Items from a dataset:
_ _ _ _

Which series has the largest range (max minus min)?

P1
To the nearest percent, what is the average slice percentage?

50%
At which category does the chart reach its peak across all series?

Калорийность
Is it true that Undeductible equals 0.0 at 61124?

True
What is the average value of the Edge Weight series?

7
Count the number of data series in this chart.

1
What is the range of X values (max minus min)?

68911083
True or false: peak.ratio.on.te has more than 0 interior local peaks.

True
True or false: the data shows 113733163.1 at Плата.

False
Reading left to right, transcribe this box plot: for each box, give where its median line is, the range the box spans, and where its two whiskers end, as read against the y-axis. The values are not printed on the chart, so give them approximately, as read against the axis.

_ _ _ _

### TASK DESCRIPTION
Count how many lines in the records above contain the string "values", treating uppercase and lowercase as different. Reply with the number alone.

### SOLVED PROBLEM
2